If the editors can't edit, the writers won't write, and the readers
won't read, it is difficult to understand how the shrewd political
ploy is to work. And if the advertisers remove their support the
price is probably going to be a lot more than presently contemplated.
This is because the readers and advertisers of The Star are also
alienated by this masterful political chicanery.
The members of the political party are being called together
in one room tomorrow to give their approval, both for the purchase
and for the loan. It is not clear whether their approval is sought
on the basis of the business transaction or the strategic political
maneuver. This is an option of their leader, Ling, a man with long
and wide experience in the handling of Chinese money.
The raucous outcry over the purchase is completely unexpected,
says one seasoned political veteran. "I gave it the green light,"
he says. "We bought a Malay paper a few years ago, and the Malays
never said a word." The Chinese, it seems, have been stirred, somewhat
as a nest of hornets might be stirred, by public characterizations
as "terrorists and Communists." They have been denounced as unpatriotic
for defending their school properties, and ungrateful for demanding
an accounting of public donations intended for relief of Chinese
pig farmers. Fondling the favorite newspaper is the final affront.
The seller, approached to buy the newspaper back, offered to pay
only RM 100 million. Pressed for an explanation, he said, "Look,
I sold you a going concern. Now what is it? My editorial staff is
sacked, the writers have quit, the readers are boycotting the paper,
and the advertisers are alienated and withdrawing their support.
You have destroyed my newspaper, and now you want me to buy it back.
You should be glad I'm willing to give you RM 100 million."
The leaders of the party are seriously divided over the entire
issue, and there is to be a bloodbath later, no matter how the newspaper
purchase goes. For the members, if they support the purchase they
are buying a dead cat at a ridiculously high price, one they cannot
afford. To do this they are putting their prize possession, The Star,
at risk. The purchase is to require large sums of money for years
into the future. All this for what?

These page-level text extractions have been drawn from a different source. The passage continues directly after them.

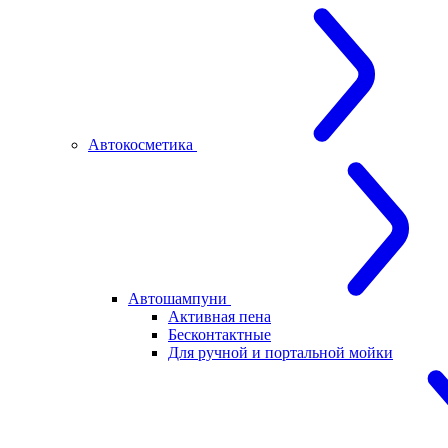
Автокосметика
Автошампуни
Активная пена
Бесконтактные
Для ручной и портальной мойки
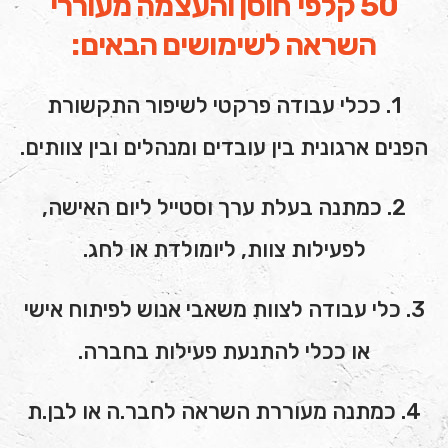
50 קלפי חוסן והעצמה מעוררי
השראה לשימושים הבאים:
1. ככלי עבודה פרקטי לשיפור התקשורת
הפנים ארגונית בין עובדים ומנהלים ובין צוותים.
2. כמתנה בעלת ערך וסטייל ליום האישה,
לפעילות צוות, ליומולדת או לחג.
3. כלי עבודה לצוות משאבי אנוש לפיתוח אישי
או ככלי להתנעת פעילות בחברה.
4. כמתנה מעוררת השראה לחבר.ה או לבן.ת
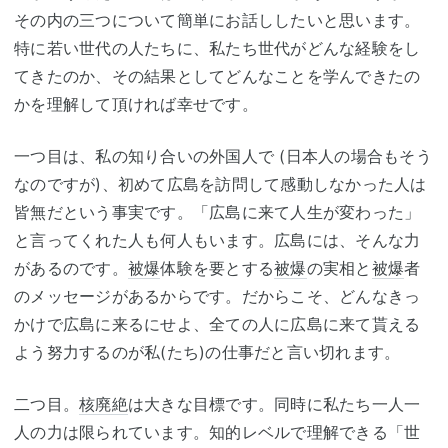
その内の三つについて簡単にお話ししたいと思います。
特に若い世代の人たちに、私たち世代がどんな経験をし
てきたのか、その結果としてどんなことを学んできたの
かを理解して頂ければ幸せです。
一つ目は、私の知り合いの外国人で
(
日本人の場合もそう
なのですが
)
、初めて広島を訪問して感動しなかった人は
皆無だという事実です。「広島に来て人生が変わった」
と言ってくれた人も何人もいます。広島には、そんな力
があるのです。
被爆
体験を要とする
被爆
の実相と
被爆
者
のメッセージがあるからです。だからこそ、どんなきっ
かけで広島に来るにせよ、全ての人に広島に来て貰える
よう努力するのが私
(
たち
)
の仕事だと言い切れます。
二つ目。
核廃絶
は大きな目標です。同時に私たち一人一
人の力は限られています。知的レベルで理解できる「世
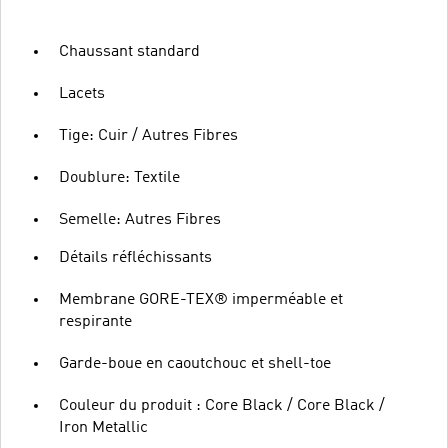
Chaussant standard
Lacets
Tige: Cuir / Autres Fibres
Doublure: Textile
Semelle: Autres Fibres
Détails réfléchissants
Membrane GORE-TEX® imperméable et
respirante
Garde-boue en caoutchouc et shell-toe
Couleur du produit : Core Black / Core Black /
Iron Metallic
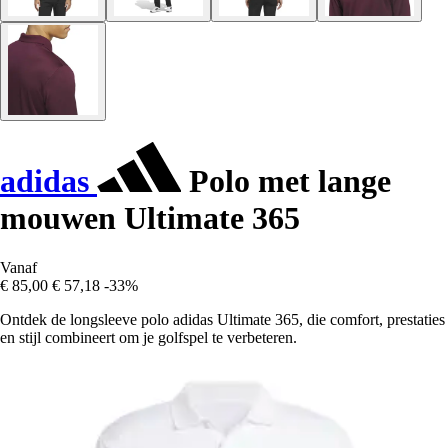
adidas
Polo met lange
mouwen Ultimate 365
Vanaf
€ 85,00
€ 57,18
-33%
Ontdek de longsleeve polo adidas Ultimate 365, die comfort, prestaties
en stijl combineert om je golfspel te verbeteren.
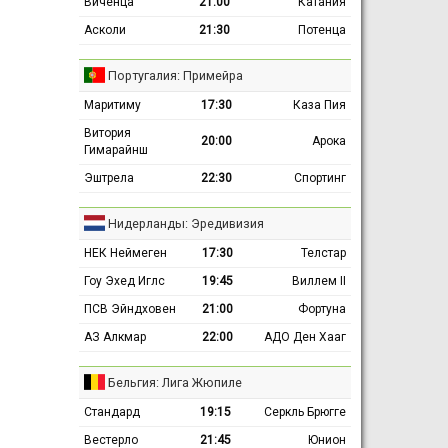
Виченца
21:00
Катания
Асколи
21:30
Потенца
Португалия: Примейра
Маритиму
17:30
Каза Пия
Витория
20:00
Арока
Гимарайнш
Эштрела
22:30
Спортинг
Нидерланды: Эредивизия
НЕК Неймеген
17:30
Телстар
Гоу Эхед Иглс
19:45
Виллем II
ПСВ Эйндховен
21:00
Фортуна
АЗ Алкмар
22:00
АДО Ден Хааг
Бельгия: Лига Жюпиле
Стандард
19:15
Серкль Брюгге
Вестерло
21:45
Юнион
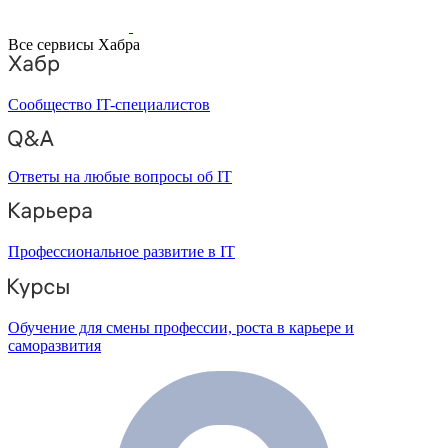
Все сервисы Хабра
Сообщество IT-специалистов
Ответы на любые вопросы об IT
Профессиональное развитие в IT
Обучение для смены профессии, роста в карьере и
саморазвития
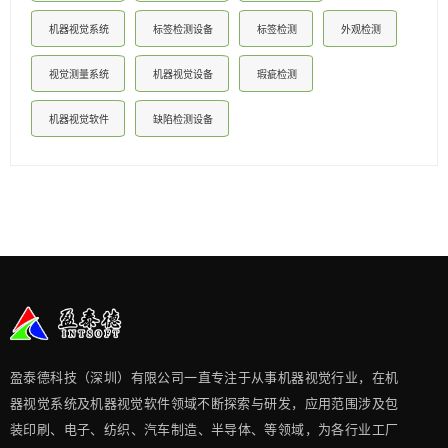
机器视觉系统
标签检测设备
标签检测
外观检测
视觉测量系统
机器视觉设备
瑕疵检测
机器视觉软件
缺陷检测设备
盈泰德科技（深圳）有限公司一直专注于从事机器视觉行业，在机
器视觉系统及机器视觉软件领域不断探索与研发​，应用范围涉及包
装印刷、电子、纺织、汽车制造、半导体、等领域，为各行业工厂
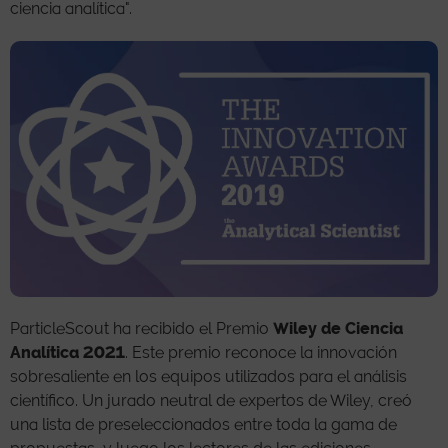
ciencia analítica".
ParticleScout ha recibido el Premio
Wiley de Ciencia
Analítica 2021
. Este premio reconoce la innovación
sobresaliente en los equipos utilizados para el análisis
científico. Un jurado neutral de expertos de Wiley, creó
una lista de preseleccionados entre toda la gama de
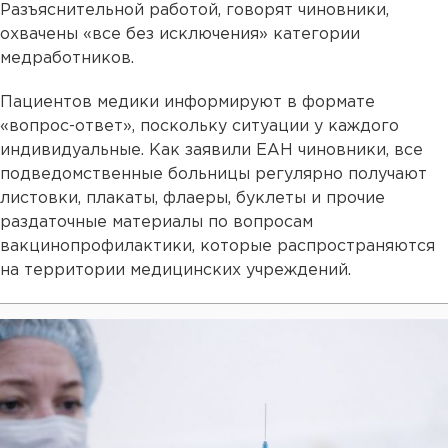
Разъяснительной работой, говорят чиновники,
охвачены «все без исключения» категории
медработников.
Пациентов медики информируют в формате
«вопрос-ответ», поскольку ситуации у каждого
индивидуальные. Как заявили ЕАН чиновники, все
подведомственные больницы регулярно получают
листовки, плакаты, флаеры, буклеты и прочие
раздаточные материалы по вопросам
вакцинопрофилактики, которые распространяются
на территории медицинских учреждений.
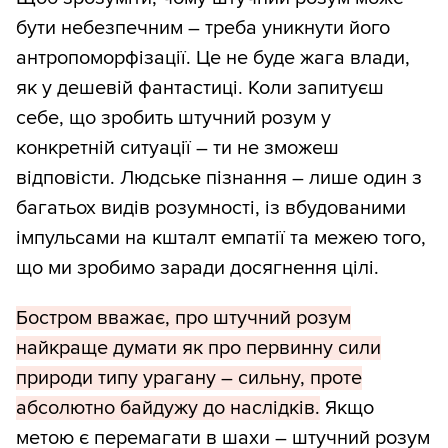
бути небезпечним – треба уникнути його
антропоморфізації. Це не буде жага влади,
як у дешевій фантастиці. Коли запитуєш
себе, що зробить штучний розум у
конкретній ситуації – ти не зможеш
відповісти. Людське пізнання – лише один з
багатьох видів розумності, із вбудованими
імпульсами на кшталт емпатії та межею того,
що ми зробимо заради досягнення цілі.
Бостром вважає, про штучний розум
найкраще думати як про первинну сили
природи типу урагану – сильну, проте
абсолютно байдужу до наслідків.
Якщо
метою є перемагати в шахи – штучний розум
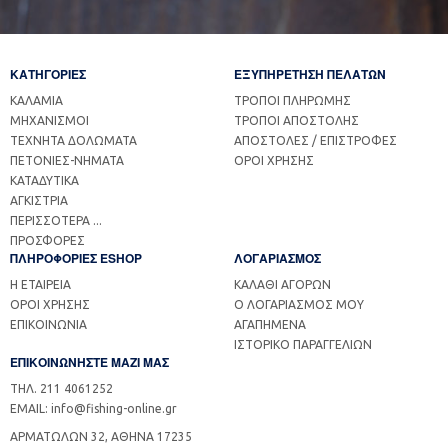
ΚΑΤΗΓΟΡΙΕΣ
ΕΞΥΠΗΡΕΤΗΣΗ ΠΕΛΑΤΩΝ
ΚΑΛΑΜΙΑ
ΤΡΟΠΟΙ ΠΛΗΡΩΜΗΣ
ΜΗΧΑΝΙΣΜΟΙ
ΤΡΟΠΟΙ ΑΠΟΣΤΟΛΗΣ
ΤΕΧΝΗΤΑ ΔΟΛΩΜΑΤΑ
ΑΠΟΣΤΟΛΕΣ / ΕΠΙΣΤΡΟΦΕΣ
ΠΕΤΟΝΙΕΣ-ΝΗΜΑΤΑ
ΟΡΟΙ ΧΡΗΣΗΣ
ΚΑΤΑΔΥΤΙΚΑ
ΑΓΚΙΣΤΡΙΑ
ΠΕΡΙΣΣΟΤΕΡΑ ...
ΠΡΟΣΦΟΡΕΣ
ΠΛΗΡΟΦΟΡΙΕΣ ESHOP
ΛΟΓΑΡΙΑΣΜΟΣ
Η ΕΤΑΙΡΕΙΑ
ΚΑΛΑΘΙ ΑΓΟΡΩΝ
ΟΡΟΙ ΧΡΗΣΗΣ
Ο ΛΟΓΑΡΙΑΣΜΟΣ ΜΟΥ
ΕΠΙΚΟΙΝΩΝΙΑ
ΑΓΑΠΗΜΕΝΑ
ΙΣΤΟΡΙΚΟ ΠΑΡΑΓΓΕΛΙΩΝ
ΕΠΙΚΟΙΝΩΝΗΣΤΕ ΜΑΖΙ ΜΑΣ
ΤΗΛ. 211 4061252
EMAIL: info@fishing-online.gr
ΑΡΜΑΤΩΛΩΝ 32, ΑΘΗΝΑ 17235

Will the readers ever return?
Will the advertisers revolt against sister newspaper, The Star, also?
Will the new newspaper bring back the Chinese vote, as planned? Will
a vote of approval mean the bankruptcy of the MCA?
Yet if they vote to kill the transaction, there will be a personal
price to pay. The leader, Ling, will be rebuked, and probably he
and all his friends will eventually be forced from the MCA. The party
itself will lose further face with the Chinese community and Malaysians
in general. The ministers who oppose the purchase have been told
their fate is sealed. They must succeed to survive. They appear to
have the Chinese community behind them. The BN cannot survive without
the Chinese vote. For the party-in-power it is a desperate and serious
situation. It will be an interesting meeting.